Weyerhaeuser, citing Tabieros v. Clark Equip. Co., 85 Hawai'i 336, 389, 944 P.2d 1279, 1332 (1997), argues that “compensation for [PPD] compensates the worker for loss of bodily integrity rather than for loss of earnings” and is therefore “an indemnity payment,] ... not compensation to replace current loss of wages.” (Some brackets omitted and some brackets added). Thus, Weyer-haeuser argues that a rule like HAR § 12-14-36 that limits VR benefits “to only those employees who have had an impairment in their earning capacity (ie., those employees on [temporary total disability] and [those] who are permanently and totally disabled),” while denying VR benefits to PPD awardees who “have had no legal impairment in their earning capacity,” is appropriate given that the “purposef ] of [VR is] to restore employees’ earning capacity.”
I respectfully disagree with this argument. Tabieros quotes Cuarisma v. Urban Painters, Ltd., 59 Haw. 409, 583 P.2d 321 (1978), which in turn, quoted a legislative committee report relating to a 1969 amendment to the workers’ compensation statute dealing with partial disability. The report stated that “ ‘[PPD] compensation is an indemnity payment for the loss or impairment of a physical function and ... is not compensation to replace current loss of wages.’ ” Tabieros, 85 Hawai'i at 389, 944 P.2d at 1332 (quoting Cuarisma, 59 Haw. at 419-20, 583 P.2d at 326-27 (quoting Hse. Stand. Comm. Rep. No. 193, in 1969 House Journal, at 702)) (emphasis omitted) (ellipsis points in original). In Cuarisma, the appellee was awarded a lump-sum disfigurement benefit and total disability benefits at a weekly rate of $112.50. 59 Haw. at 410, 583 P.2d at 321-22. The appellants contended that an award for disfigurement could not be made in addition to an award for permanent total disability in excess of a specified limit on the aggregate liability of the employer because the awards provided overlapping compensation.
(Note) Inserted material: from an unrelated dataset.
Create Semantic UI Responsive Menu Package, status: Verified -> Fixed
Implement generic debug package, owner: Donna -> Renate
Id.
*452Cuarisma held that the awards could “stand together” because the award for disfigurement, which is included in the category of PPD, could be “regarded as compensation for impairment” and the award of permanent total disability [ (PTD) ] could be “regarded as compensation for loss of earning capacity[.]” Id. at 421, 583 P.2d at 327. However, Cuarisma did not hold that PPD awards do not provide compensation for loss of earning capacity. Indeed, the committee report cited by Cuarisma states only that PPD “ ‘is not compensation to replace current loss of wages’ ” and therefore, according to the committee report’s hypothetical example, an employee receiving temporary total disability benefits for an arm injury would not be precluded from later receiving PPD for that same injury. Id. at 420, 583 P.2d at 327 (quoting Hse. Stand. Comm. Rep. No. 193, in 1969 House Journal, at 702) (emphasis added). Thus, the committee report does not indicate that PPD does not compensate an employee for loss of earning capacity, but instead states that PPD does not compensate the employee for loss of immediate earning-capacity.
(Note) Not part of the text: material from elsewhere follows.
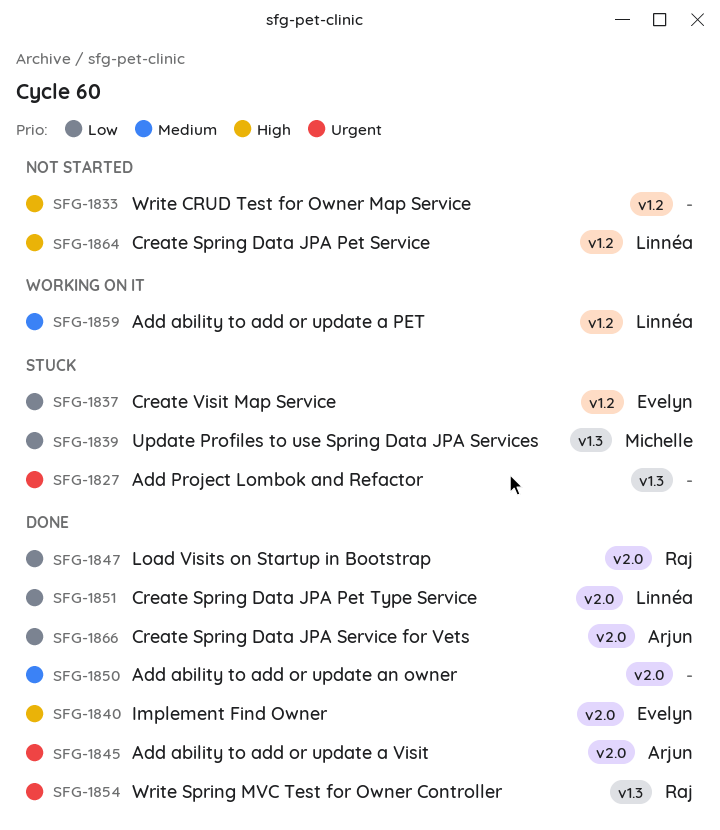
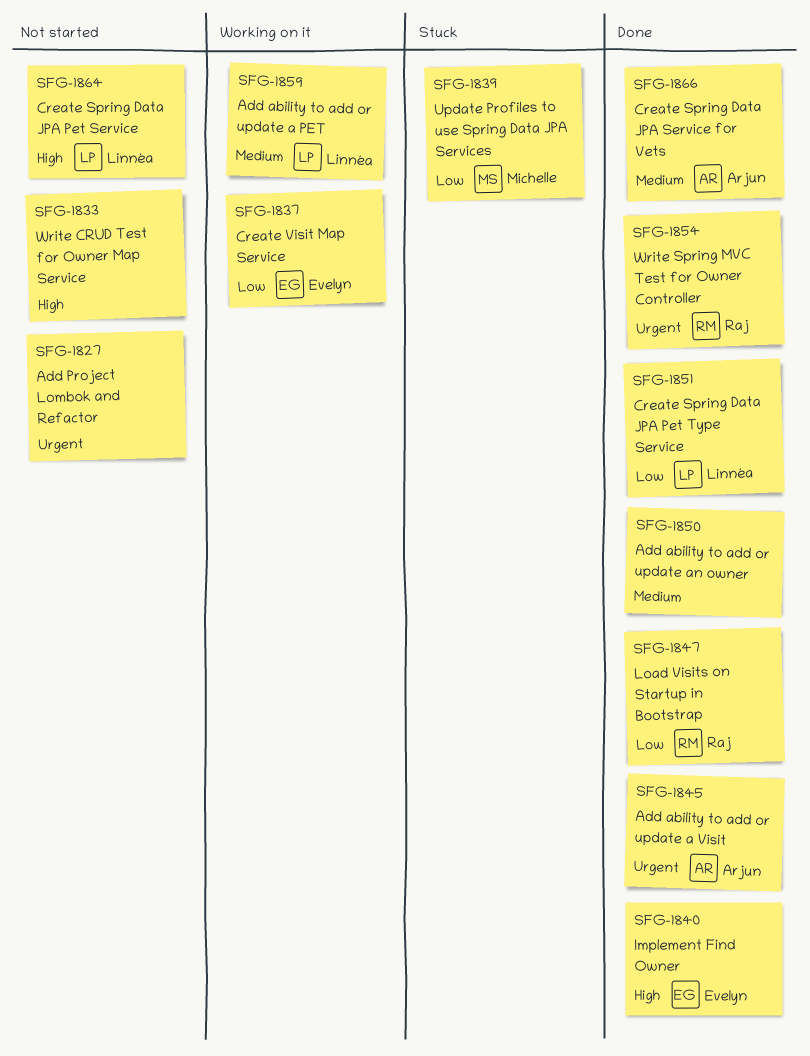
SFG-1827, status: Stuck -> Not started
SFG-1837, status: Stuck -> Working on it
SFG-1866, priority: Low -> Medium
Furthermore, the holding in Cuarisma that the disfigurement award was for impairment cannot be expanded to apply to all PPD awards. The Cuarisma court held that the disfigurement award that was granted in that case was for physical impairment rather than disability because (1) the appellee’s disfigurement consisted of surgical sears on his back and neck “with nothing to suggest that any loss of function is attributable to them,” id. at 412, 583 P.2d at 323, and (2) the appellee was awarded a PTD benefit for PTD resulting from the injury to his back, id. at 412, 413, 583 P.2d at 323. In Contrast, in the instant case, Petitioner’s injury was related to a loss of function. “As a result of [Petitioner’s] low back injury, [Dr. Okamoto] imposed permanent lifting restrictions that prevented [Petitioner] from returning to her usual and customary position” at Weyerhaeu-ser. Although Weyerhaeuser provided Petitioner with light duty work, Weyerhaeuser informed Petitioner that it would not provide her with such work indefinitely. Thus, because Petitioner’s injury caused her to be unable to return to her prior employment position and because Weyerhaeuser was unable to provide her with a permanent position performing light duty work, it cannot be concluded that Petitioner’s injury did not result in disability that jeopardized her earning capacity. Also, in contrast to the appel-lee in Cuarisma, Petitioner was not awarded any total disability benefits for her injury. Furthermore, this court also expressly limited its decision in Cuarisma,. stating that “[b]ecause of the possible distinguishing characteristics of other forms of [PPD], we do not intend to imply that the conclusions we have reached with respect to disfigurement awards are necessarily applicable with respect to awards for other forms of [PPD].” Id. at 413, 583 P.2d at 323-24.
Therefore, there is no authority for the propositions advanced by Weyerhaeuser that PPD benefits are “not compensation to replace loss of wages[,]” that PPD recipients have “no legal impairment in their earning capacity,” and that denying VR benefits to PPD recipients is “consistent with the purposes of [VR which is] to restore employees’ earning capacity.”
III.
As the majority notes, HRS § 386-25(g) expressly states that an employee’s receipt of VR services “shall in no way” affect the employee’s eligibility for “other benefits” under HRS chapter 386. HRS § 386-25(g) (1993). Correlatively, this provision can be interpreted to mean that receipt of other benefits such as PPD, should not affect an employee’s eligibility for VR services. To hold otherwise would produce a legally absurd result. For instance, if as Weyerhaeu-ser and the Attorney General contend, receipt of PPD benefits constituted a waiver of VR benefits, then an employee receiving PPD benefits could not receive a subsequent award of VR services. However, under a plain reading of HRS § 386-25(g), an employee could first receive VR services and then receive a subsequent award of PPD because that subsection makes clear that a receipt of VR benefits does not affect an employee’s eligibility for other benefits. *453This result would be illogical and would unfairly penalize injured employees, like Petitioner, who happen to receive PPD benefits prior to any VR benefits. Thus, the only reasonable way to interpret HRS § 386-25(g) is to hold that VR services do not affect an employee’s eligibility for other benefits and, conversely, receipt of other benefits does not affect eligibility for VR services.
. The DCD is an office within the DLIR, responsible for administering workers’ compensation law. All reports required to be filed under HRS chapter 386 must be filed with the DCD. HAR § 12—10—61 Ca). The DCD, inter alia, makes determinations regarding eligibility for VR services. Requests for reconsiderations of the determinations of the DCD may be made in writing within ten days of the determination pursuant to HAR § 12-14-48.